The Albertsons Library is located on the Boise State University campus, north of the Administration Building. The building architects were Hummel –Hummel-Jones and Shawver, a local architecture firm. Construction of the building began in 1962 after district voters approved an $800,000 bond. In 1964, then Boise Junior College, opened the doors to a new, some 44,000 square foot, modernist library building. Since then, the building has undergone two additions between 1970 and 1995 and now also houses the College of Innovation and Design and the Maker Lab.
Hemingway Center building
The Hemingway Center building is located NE of Liberal Arts building. The actual address is: 1819 Campus Lane. The building contains Boise State's Hemingway Western Studies Center, labs for Boise State's Anthropology department, offices, and an extension of Boise State's VAC (Visual Arts Center) which holds frequent temporary exhibitions. Frank K. Hummel designed this building originally called, interchangeably, the "Assembly Hall" or "Assembly Building". It has also been referred to as the "Auditorium".
The Communications Building, originally called The Student Union Building (also The Corral) was opened March, 1942. The original intended purpose was to be a place for students to grab a drink and food, socialize, and have Friday night dances. In 1967 the Student Union Building was erected Southeast of what is now the Communications Building, which left the building open for classrooms and moved all social gatherings and activities to the new Student Union Building.

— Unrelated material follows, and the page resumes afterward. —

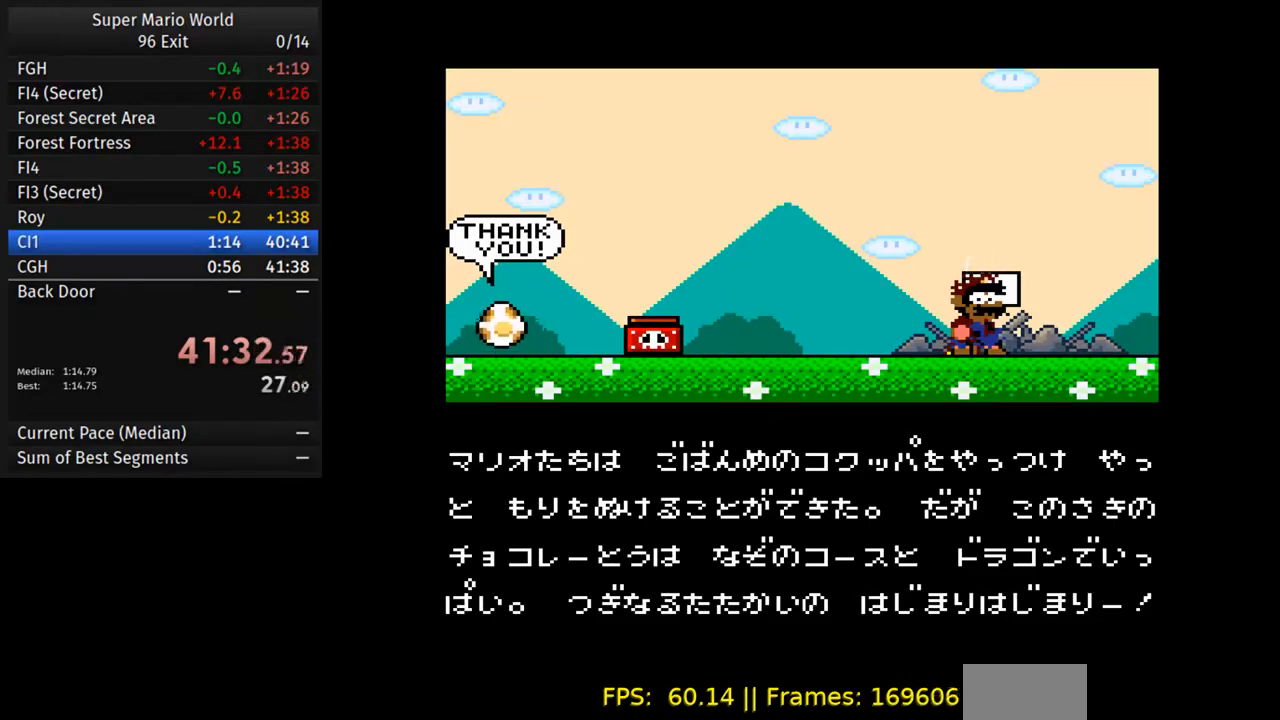
{"buttons": ["B"], "events": [[100, "B", "up"], [167, "B", "down"], [283, "B", "up"], [383, "B", "down"]]}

Taco Bell Arena (The Pavilion)
Located in the heart of Boise State University’s campus lies a building considered to be one of the most prestigious entertainment arenas in the West; Taco Bell Arena (formally known as The Pavilion). Constructed in 1982 by the architectural firm CSHQA to the cost of $17.5 million, Taco Bell Arena has proven to be a powerhouse for all college arenas across the nation for showcasing collegiate sports such as basketball, gymnastics, and wrestling. The arena has also became a staple for commercial entertainment by hosting concerts by well-known recording artists such as Maroon 5, Katy Perry, Imagine Dragons, Ariana Grande, and many more. Taco Bell Arena in of itself is a destination that not only brings in opportunities for the university but also the residents and travelers who come to visit Boise, Idaho.
Christ Chapel was built in 1866 as St. Michael’s Episcopal Church and became the first Protestant church in Idaho, Montana, and Utah. Over time, it was relocated to the North End and then was moved to its current location on Boise State University campus in 1964. In 1973, Christ Chapel was added to the National Register of Historic Places. Today, the church is still owned and operated by the Christ Chapel Historical Society where it is used for nondenominational weddings and ceremonial events.